> _Instructions for the task_
Everything in the records is to be written out exactly, except the pictures.

> _Entries shown_
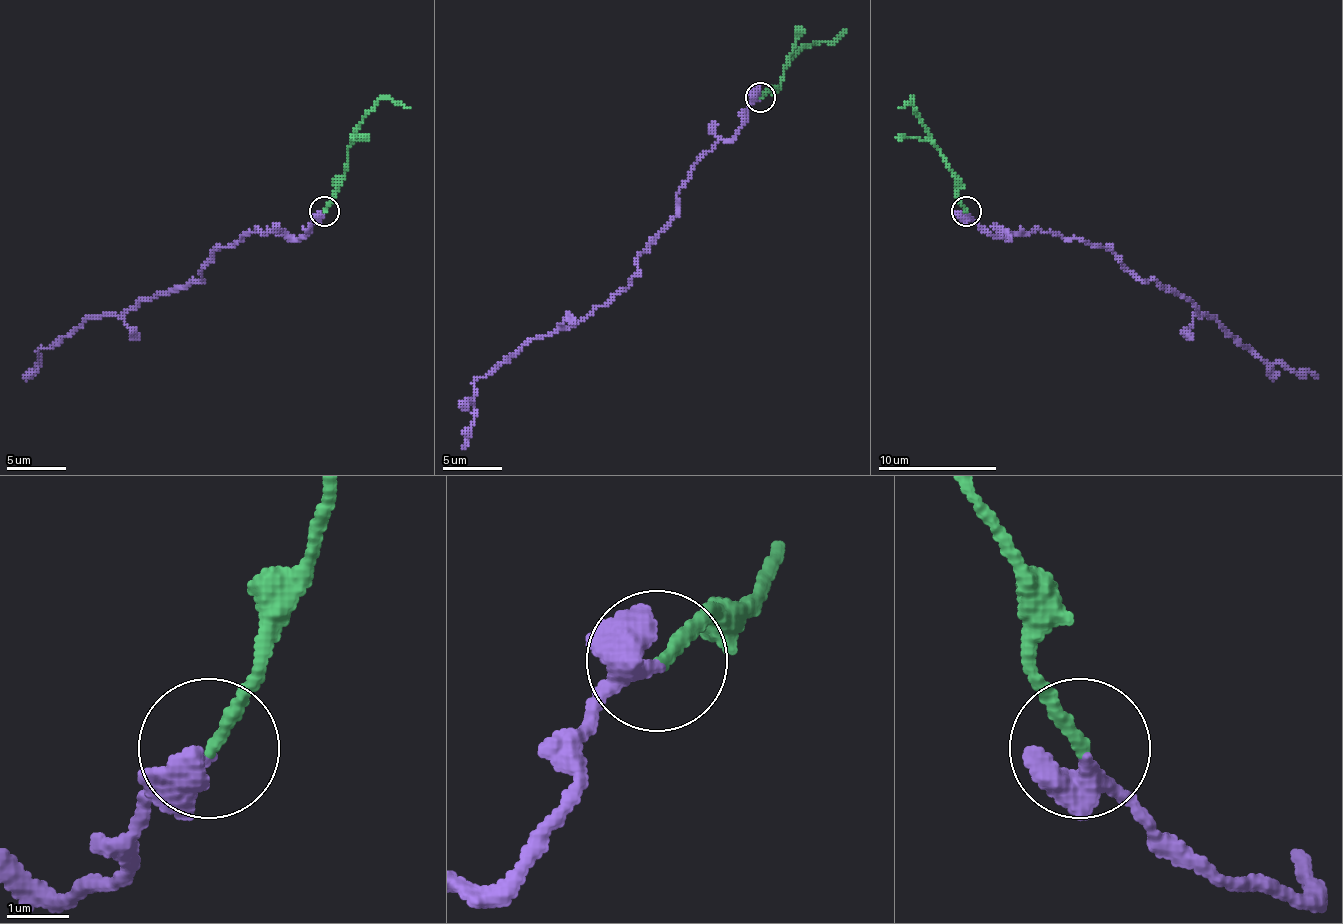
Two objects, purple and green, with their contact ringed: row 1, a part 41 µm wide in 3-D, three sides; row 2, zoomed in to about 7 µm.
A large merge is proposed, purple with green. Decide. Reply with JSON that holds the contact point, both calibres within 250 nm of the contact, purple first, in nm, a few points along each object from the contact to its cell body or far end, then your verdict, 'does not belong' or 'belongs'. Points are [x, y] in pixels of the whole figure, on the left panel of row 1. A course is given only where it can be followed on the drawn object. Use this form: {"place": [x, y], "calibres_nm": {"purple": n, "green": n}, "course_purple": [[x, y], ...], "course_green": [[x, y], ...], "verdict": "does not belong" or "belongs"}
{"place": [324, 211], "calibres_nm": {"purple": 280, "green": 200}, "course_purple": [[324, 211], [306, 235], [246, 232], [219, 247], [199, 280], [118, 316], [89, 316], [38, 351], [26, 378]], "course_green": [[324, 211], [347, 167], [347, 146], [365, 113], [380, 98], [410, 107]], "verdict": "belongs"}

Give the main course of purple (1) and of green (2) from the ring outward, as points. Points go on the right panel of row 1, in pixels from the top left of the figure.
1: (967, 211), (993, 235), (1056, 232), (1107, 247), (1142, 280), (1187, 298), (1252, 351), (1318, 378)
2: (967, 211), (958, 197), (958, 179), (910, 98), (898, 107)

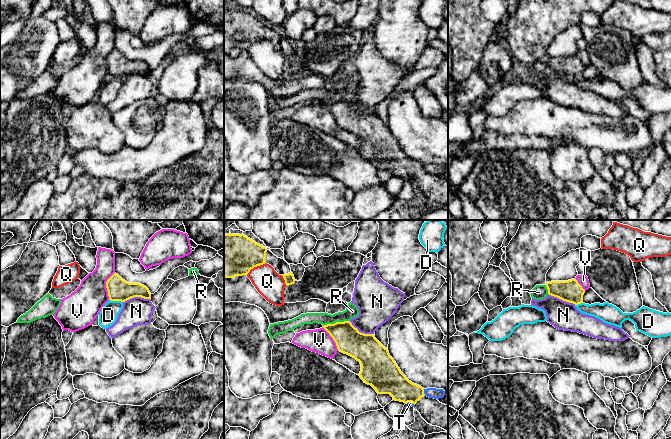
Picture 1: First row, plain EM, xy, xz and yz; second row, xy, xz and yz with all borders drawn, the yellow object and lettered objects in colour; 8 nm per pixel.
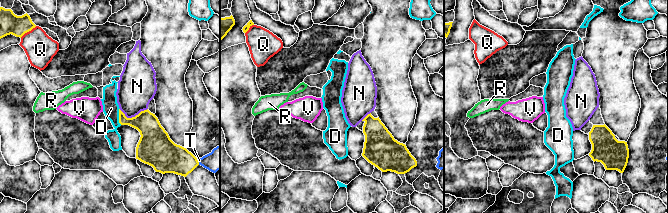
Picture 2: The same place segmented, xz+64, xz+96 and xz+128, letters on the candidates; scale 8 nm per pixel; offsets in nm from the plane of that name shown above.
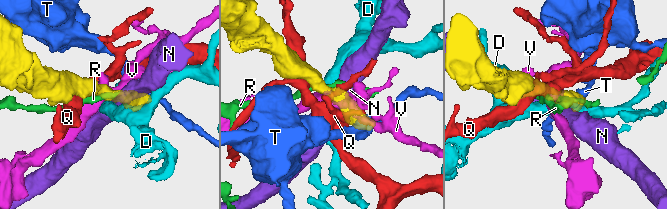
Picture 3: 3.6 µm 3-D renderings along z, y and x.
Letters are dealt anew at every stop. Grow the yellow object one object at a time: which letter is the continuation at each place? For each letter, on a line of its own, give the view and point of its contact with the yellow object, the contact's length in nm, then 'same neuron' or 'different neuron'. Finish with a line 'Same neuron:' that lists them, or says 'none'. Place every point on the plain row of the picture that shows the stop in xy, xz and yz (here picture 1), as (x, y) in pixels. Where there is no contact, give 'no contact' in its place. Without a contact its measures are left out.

> _Exercise solution_
Two objects, purple and green, with their contact ringed: row 1, a part 41 µm wide in 3-D, three sides; row 2, zoomed in to about 7 µm.
A large merge is proposed, purple with green. Decide. Reply with JSON that holds the contact point, both calibres within 250 nm of the contact, purple first, in nm, a few points along each object from the contact to its cell body or far end, then your verdict, 'does not belong' or 'belongs'. Points are [x, y] in pixels of the whole figure, on the left panel of row 1. A course is given only where it can be followed on the drawn object. Use this form: {"place": [x, y], "calibres_nm": {"purple": n, "green": n}, "course_purple": [[x, y], ...], "course_green": [[x, y], ...], "verdict": "does not belong" or "belongs"}
{"place": [324, 211], "calibres_nm": {"purple": 280, "green": 200}, "course_purple": [[324, 211], [306, 235], [246, 232], [219, 247], [199, 280], [118, 316], [89, 316], [38, 351], [26, 378]], "course_green": [[324, 211], [347, 167], [347, 146], [365, 113], [380, 98], [410, 107]], "verdict": "belongs"}

Give the main course of purple (1) and of green (2) from the ring outward, as points. Points go on the right panel of row 1, in pixels from the top left of the figure.
1: (967, 211), (993, 235), (1056, 232), (1107, 247), (1142, 280), (1187, 298), (1252, 351), (1318, 378)
2: (967, 211), (958, 197), (958, 179), (910, 98), (898, 107)

Picture 1: First row, plain EM, xy, xz and yz; second row, xy, xz and yz with all borders drawn, the yellow object and lettered objects in colour; 8 nm per pixel.
Picture 2: The same place segmented, xz+64, xz+96 and xz+128, letters on the candidates; scale 8 nm per pixel; offsets in nm from the plane of that name shown above.
Picture 3: 3.6 µm 3-D renderings along z, y and x.
Letters are dealt anew at every stop. Grow the yellow object one object at a time: which letter is the continuation at each place? For each letter, on a line of its own, give the view and point of its contact with the yellow object, the contact's length in nm, then 'same neuron' or 'different neuron'. Finish with a line 'Same neuron:' that lists them, or says 'none'. Place every point on the plain row of the picture that shows the stop in xy, xz and yz (here picture 1), as (x, y) in pixels. Where there is no contact, give 'no contact' in its place. Without a contact its measures are left out.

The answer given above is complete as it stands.